AIM OF THE TASK
Go line by line through the records below. Copy whichever lines contain the string "Masters".

======== DATASET CONTENT ========

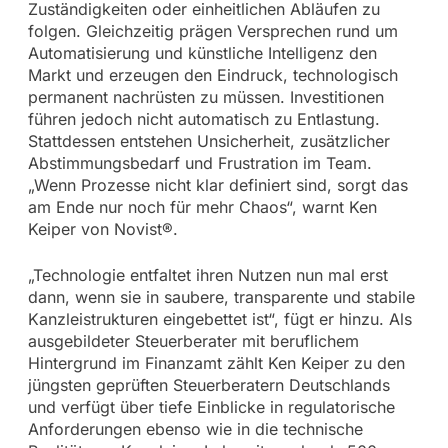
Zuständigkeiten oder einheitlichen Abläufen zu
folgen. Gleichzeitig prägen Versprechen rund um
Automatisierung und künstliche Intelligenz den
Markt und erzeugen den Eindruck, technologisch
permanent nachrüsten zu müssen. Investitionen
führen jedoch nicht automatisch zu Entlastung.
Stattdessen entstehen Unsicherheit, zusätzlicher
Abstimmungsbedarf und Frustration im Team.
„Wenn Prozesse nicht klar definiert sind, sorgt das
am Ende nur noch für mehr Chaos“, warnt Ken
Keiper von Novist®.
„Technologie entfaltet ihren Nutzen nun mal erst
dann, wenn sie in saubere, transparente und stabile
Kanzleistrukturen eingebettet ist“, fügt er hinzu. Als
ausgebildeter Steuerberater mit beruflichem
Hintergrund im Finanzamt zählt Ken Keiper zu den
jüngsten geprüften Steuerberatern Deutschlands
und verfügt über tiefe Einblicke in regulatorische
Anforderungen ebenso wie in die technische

========
======== DATASET CONTENT ========

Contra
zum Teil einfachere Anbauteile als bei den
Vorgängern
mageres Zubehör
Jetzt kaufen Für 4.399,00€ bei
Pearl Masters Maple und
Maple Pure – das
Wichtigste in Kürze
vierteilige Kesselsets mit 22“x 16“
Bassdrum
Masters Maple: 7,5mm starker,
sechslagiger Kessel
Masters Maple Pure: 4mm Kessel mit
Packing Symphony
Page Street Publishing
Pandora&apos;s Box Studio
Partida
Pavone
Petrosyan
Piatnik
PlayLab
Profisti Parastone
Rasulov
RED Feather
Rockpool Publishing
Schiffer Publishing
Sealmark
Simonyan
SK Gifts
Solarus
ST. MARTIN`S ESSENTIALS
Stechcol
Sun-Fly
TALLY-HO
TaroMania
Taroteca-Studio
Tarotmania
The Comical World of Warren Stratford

========
======== DATASET CONTENT ========

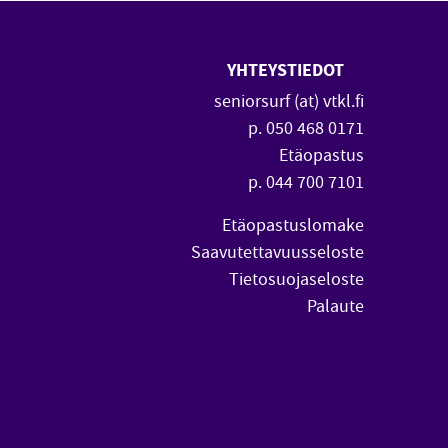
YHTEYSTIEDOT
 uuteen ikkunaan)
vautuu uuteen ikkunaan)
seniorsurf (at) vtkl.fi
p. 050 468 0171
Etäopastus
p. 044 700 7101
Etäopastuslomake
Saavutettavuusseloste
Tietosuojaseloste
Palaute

========

RESPONSE TO THIS EXERCISE
Pearl Masters Maple und
Masters Maple: 7,5mm starker,
Masters Maple Pure: 4mm Kessel mit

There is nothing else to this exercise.